CONSIGNES:
A. D'après le texte sur la réclamation électorale, à quelle date le Gouvernement en conseil a-t-il décidé de rejeter la réclamation ?
B. Poursuivez le texte sur la réclamation électorale après sa dernière phrase.

TEXTE FOURNI:
------------------------------

En date du 30 avril 2010, le Gouvernement en conseil a décidé de rejeter votre réclamation et de valider le résultat des élections tel qu'il fût arrêté par le bureau électoral en date du 8 avril 2010 et ce pour les raisons suivantes :
Dans votre courrier précité, vous avez tout d'abord fait valoir que la législation relative aux élections, et notamment l'article 43ter de la loi précitée, constituerait une «disposition farfelue (…) et totalement archaïque » qui priverait « l'… d'un siège arithmétiquement remporté » et qui viserait à « évincer tous les adversaires syndicaux de la CGFP ». Vous en contestez la constitutionnalité au motif que cette manière de procéder serait contraire au principe d'égalité devant la loi.

------------------------------

[Enregistrements de relations spatiales]
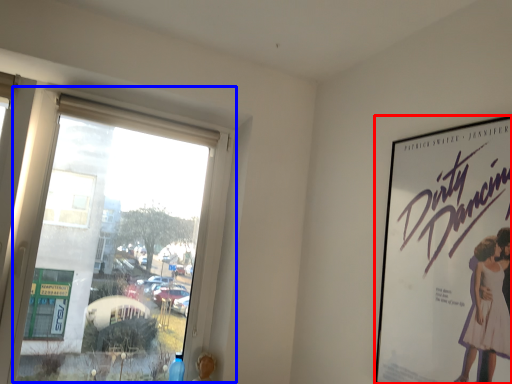
Question: Which object appears farthest to the camera in this image, poster (highlighted by a red box) or window (highlighted by a blue box)?

Choices:
 (A) poster
 (B) window

Answer: (B)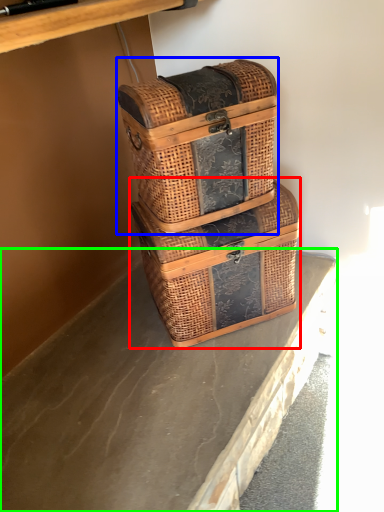
Question: Considering the real-world distances, which object is farthest from picnic basket (highlighted by a red box)? picnic basket (highlighted by a blue box) or concrete (highlighted by a green box)?

Choices:
 (A) picnic basket
 (B) concrete

Answer: (B)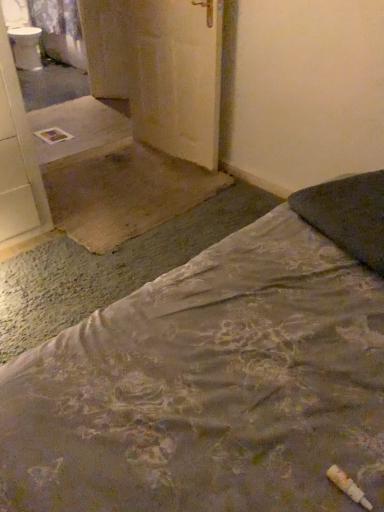
Question: Visually, is dark gray fabric pillow at upper right positioned to the left or to the right of floral fabric bed at lower right?

Choices:
 (A) right
 (B) left

Answer: (A)

Question: Would you say dark gray fabric pillow at upper right is inside or outside floral fabric bed at lower right?

Choices:
 (A) outside
 (B) inside

Answer: (B)

Question: Estimate the real-world distances between objects in this image. Which object is farther from the white glossy sink at upper left?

------------------------------

RÉSULTATS PAR TÂCHE:
A. Le 30 avril 2010.

B.
Ensuite, vous estimez qu'au vu du fait que Monsieur … …, premier élu de la Liste 1 (CGFP/FEDUSE), est retraité, il ne ferait plus partie de l'administration de l'enseignement de sorte que suite à l'attribution des deux premiers sièges à Monsieur … et à Monsieur …, l'un des deux mandats auxquels la catégorie de l'enseignement peut prétendre conformément à l'article 43ter prémentionné serait toujours vacant et devrait par conséquent être attribué au candidat enseignant élu de l'….
Tout d'abord, il y a lieu de rappeler la teneur exacte des dispositions légales et réglementaires en la matière.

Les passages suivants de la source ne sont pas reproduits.